Most of us have grown up familiar with the phrase “safe as houses”. However with unusually high real estate returns over recent years, many independent economists are now suggesting houses may not be quite so safe anymore.
Over the last 20 years, Australian residential real estate has been in a boom period. Prices have increased by a far greater rate than their historical average. Other indicators such as price to wages ratio and price to rents ratio have also increased markedly during this time.
As a result, many independent economists are predicting that those trends are not sustainable, and there has to be a correction at some point.
Back in 2009, high profile academic Steve Keen famously lost a bet when he wrongly predicted a house price correction that year. Consequently he had to walk from Canberra to the top of Mt Kosciuszko!
Steve was very much a voice in the wilderness then, but in recent years as property prices have gone up even further, more and more independent economists have reached the conclusion that property prices are overvalued.
Are they right?
What will happen to real estate values in the coming years?
At ICT Wealth we don’t claim to know. But the increasing weight of independent opinion suggests real estate is now a more risky investment than it used to be. There is much more uncertainty about future real estate returns than in years gone by.

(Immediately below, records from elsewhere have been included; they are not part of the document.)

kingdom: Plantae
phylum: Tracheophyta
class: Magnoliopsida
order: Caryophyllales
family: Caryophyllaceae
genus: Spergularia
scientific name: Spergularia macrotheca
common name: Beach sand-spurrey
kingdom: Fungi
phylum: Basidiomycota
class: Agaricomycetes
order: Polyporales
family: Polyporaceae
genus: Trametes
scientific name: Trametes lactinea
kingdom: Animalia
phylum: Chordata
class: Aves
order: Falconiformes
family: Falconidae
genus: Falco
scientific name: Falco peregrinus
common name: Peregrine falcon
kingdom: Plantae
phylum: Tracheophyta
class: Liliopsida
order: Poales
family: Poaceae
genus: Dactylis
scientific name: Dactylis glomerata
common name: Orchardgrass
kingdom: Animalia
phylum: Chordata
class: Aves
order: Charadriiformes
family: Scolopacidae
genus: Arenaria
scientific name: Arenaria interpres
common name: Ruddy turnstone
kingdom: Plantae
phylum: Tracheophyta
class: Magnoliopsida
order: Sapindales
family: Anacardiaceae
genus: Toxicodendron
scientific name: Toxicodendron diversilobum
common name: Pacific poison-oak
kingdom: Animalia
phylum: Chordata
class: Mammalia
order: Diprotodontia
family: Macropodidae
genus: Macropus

What can you do to reduce that risk?
If you have a high proportion of your assets in property, and want to continue building wealth over the medium to long term, property market risk can be reduced by diversifying into other asset types.
For people with multiple investment properties this could potentially be achieved by selling part of your portfolio and investing the proceeds into assets such as shares, bonds, or managed funds.
Putting more money into superannuation can also provide additional asset diversification. (As long as you don’t then create an SMSF to invest your super into even more property!)
If you have built up equity in your home and want to use it to create additional wealth, borrowing to invest in a portfolio of shares or managed funds may be an effective way to do this. The tax benefits are similar to an investment property, but you get much better asset diversification and the ability to buy/sell in smaller chunks.
The suitability or otherwise of these strategies will vary between individuals, and can be complex from a tax point of view. So be sure to get good financial advice customised to your own specific situation.
Of course if high property returns continue on without a correction for some time, then reducing your property exposure now could also reduce future returns.
However it is important to be aware that maintaining a high exposure to property comes with risk. “Safe as houses” is a historical saying. It is not a future guarantee.